**Text section**.
[start]
This guide looks at the adaptations and equipment that are available and explains how to obtain them. It also suggests small practical steps that can make a difference to your quality of life.
This advice relates to both your main access, generally the front door, and your rear or garden access. If you are having difficulty getting in and out of your property there are ways to make it easier.
If you have difficulty climbing the steps leading to your front door, you could have a rail installed. This could either be a galvanised rail attached to the ground (usually set into concrete), which may be up to a few metres long, or a smaller grab rail at the door to help you step over the threshold safely.
If you are a wheelchair user, you may need to have a ramp installed to enable you to reach the front door. This may require alterations to the porch or front step.
A portable ramp may be appropriate where there is a small step and where there is someone present who can install and then remove the ramp after use.
Sometimes it is not safe or practical to install a ramp, particularly if there isn’t enough space around the door. A wheelchair lift may be an alternative in these circumstances.
If you have difficulty getting to the front door when someone calls, you could consider installing a door-entry intercom.
This can either be one where you talk to the visitor via an intercom link and then walk to the front door, or where you press a button to open the door from your sitting position after you have spoken to the visitor via the intercom.
There are other options to allow friends, relatives and carers access if you find it difficult to get to the front door in time to answer it. One of these is a key safe, where the key is held in a secure box that can only be opened by someone who knows the code.
If you are having difficulty moving around a property, think about the risks related to floor surfaces, lighting, clutter and trip hazards such as exposed wires.
If you use a wheelchair, do you have enough room to manoeuvre your chair around each room and from room to room?
If the ability to turn from a corridor into a room is inhibited by the door and corridor width, it may be possible to widen the door frame or to re-hang the door so that it swings in the opposite direction and does not block the way. In some circumstances walls can be removed or re-sited to provide a larger turning circle in a room.
If you need all your essential facilities to be on one floor you could consider creating an extension to your home. This may require planning permission from the local authority. It is advisable to seek the advice of a qualified professional, such as a surveyor or an architect, to confirm the safety and appropriateness of any major adaptations to property.
If the facilities in your property – your toilet, bathroom, kitchen – are on different floors you may be finding it increasingly difficult to keep using the stairs.
It may be possible to install a second banister rail on the stairs or to fit a stairlift to make it easier for you to get up and down the stairs. There are a number of different types on the market, with a range of features to suit different needs.
[end]
**Listed records**.
[start]
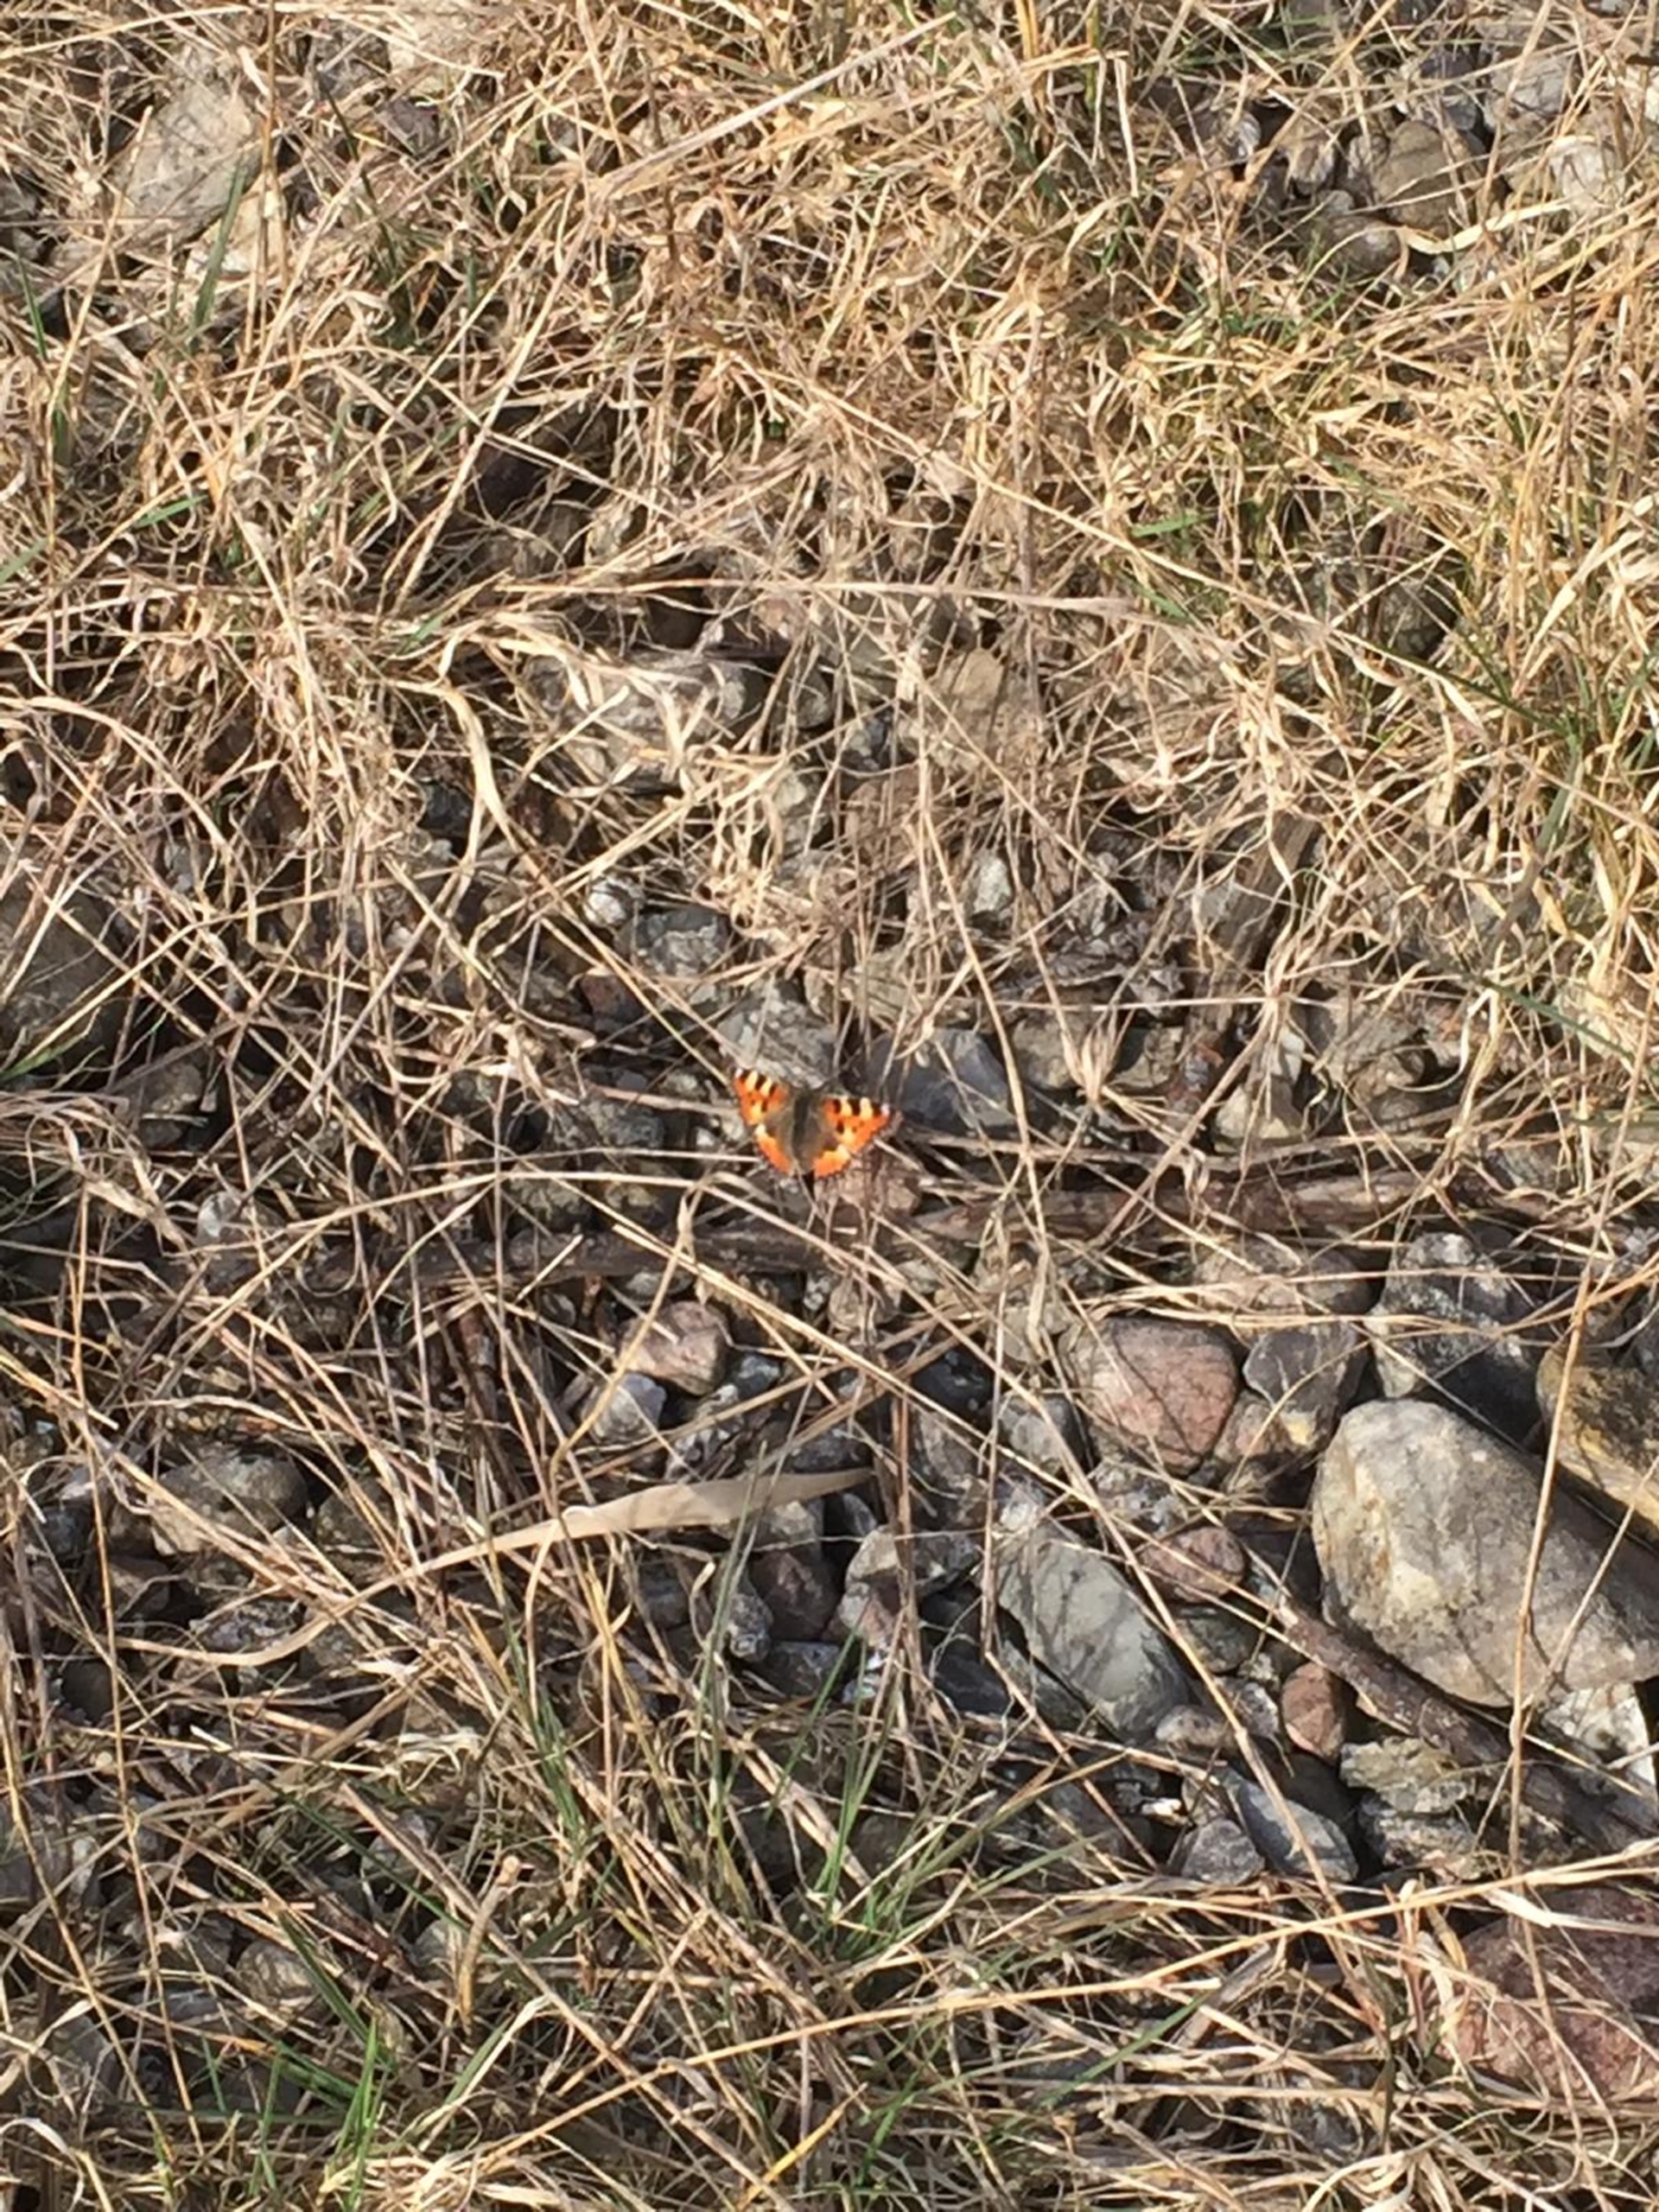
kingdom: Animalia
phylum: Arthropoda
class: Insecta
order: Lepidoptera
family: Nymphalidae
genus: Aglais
[end]
[start]
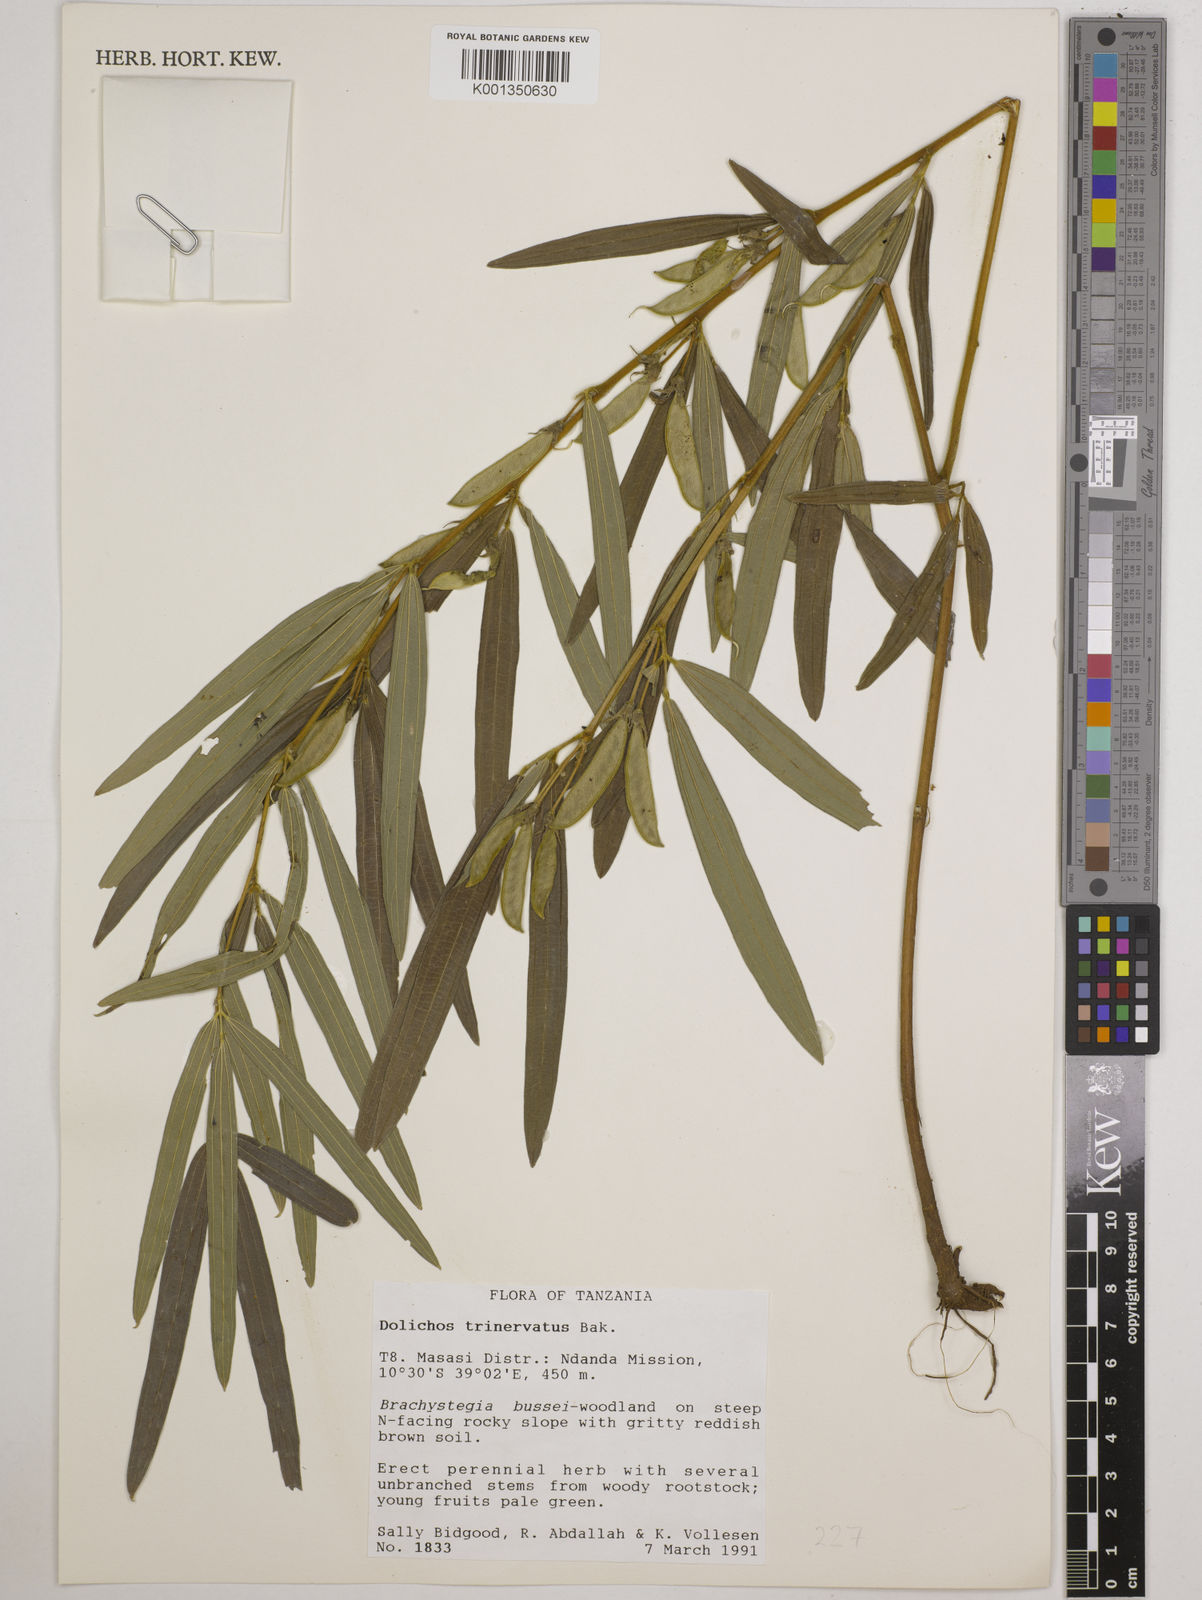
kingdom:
[end]
**Given exercise 1**.
Answer these about the home adaptations guide:
(a) What is a galvanized rail leading to the front door usually set into?
(b) Who can open the secure box used as a key safe?
(c) What two kinds of qualified professional does the guide name for advice on major adaptations?
**Given exercise 2**.
Could you carry on the home adaptations guide from its last sentence, the one about stairlifts on the market?

**Exercise response 1**.
(a) Concrete.
(b) Only someone who knows the code.
(c) A surveyor or an architect.

**Exercise response 2**.
If your needs cannot be met with a second banister rail or a stairlift, it may be possible to install a through-floor wheelchair lift. These lifts enable wheelchair users to move between floors in their chairs. They are usually large pieces of equipment and may take up quite a lot of space.
The size and layout of your home will affect what adaptations are possible.
Getting in and out of bed, or up from a chair, becomes difficult for many older people.
If you are in this situation you will find that the height of a piece of furniture strongly affects how easy it is to get on and off. Items called raisers can be fitted to beds and chairs to increase their height.
You can also get powered riser-recliner chairs and specialist beds that raise the user into a position where they can stand or lower the user into a sitting or lying position.
If you feel you are at risk of pressure sores or other related conditions ask your GP or district nurse for an assessment of your pressure-care issues. This may be because you are sitting or lying in one position for a long period of time.
If you need a carer to help you get up there are also various types of equipment designed to help with turning, lifting and transferring from one setting to another, such as hoists, transfer boards and slide sheets. Training should be provided before anyone uses equipment of this kind to avoid injury to you or the person moving you.
For getting dressed there is equipment such as a long-handled shoehorn, implements to assist with putting on tights and socks, and hooks to assist with doing up buttons.
There are also various types of easy-reach grabbers to help you pick up items that may have fallen to the floor.
Loss of mobility and balance can make it increasingly difficult to wash and bathe or to use the toilet in a standard bathroom. If you are finding this there is a range of equipment and adaptations that may be of use.
Bath lifts of varying designs are available to make it easier for you to get in and out of the bath. These usually consist of a seat or platform that can be raised or lowered to support your weight as you get in and out and allow you to sit in the bath to wash. There are also baths that have a door so you can enter without having to climb over the side.
Depending on your needs it may be better to remove the bath altogether and install a ‘wet room’ or level-access shower, which often have a wall-attached seat to assist those who cannot stand for long periods.
Other items in the bathroom can also be tailored to meet your needs. A wall-mounted sink may allow you to get closer and wash more comfortably if you are a wheelchair user. This and other facilities can be set at the right height for someone who is in a wheelchair or using a mobile shower seat.
If you are unable to clean yourself after using the toilet, ‘hands free’ toilets are available that include a washing and drying function while you are still seated.
In many houses, toilets are sited in small, narrow rooms, which can be inaccessible. It may be necessary to move the toilet or create one toilet /bathroom with enough space for you to move around safely and comfortably.
There are various pieces of equipment that can assist with preparing and consuming food and drink.
If you have difficulty standing to prepare food you could use a perching stool, which is designed to allow a near-standing position but supports you at the same time.
If you can only use one hand or find it hard to grip or carry, there are tools such as spike boards to allow one-handed vegetable peeling, kettle tippers, wide-handled cutlery, tap turners, non-slip table mats, high-rimmed plates, two-handled cups and assistive tin, bottle and jar openers.
A sturdy trolley can provide support for mobility as well as allowing the movement of food and drink from room to room.
If you require a wheelchair-accessible kitchen it may be necessary to install adjustable-height work surfaces with adequate space underneath to allow the correct position for carrying out tasks.
A shallow basin and draining board with space left underneath can allow kitchen tasks to be carried out independently from a wheelchair and cupboards of accessible height with internal shelving that can be pulled forward could also be useful.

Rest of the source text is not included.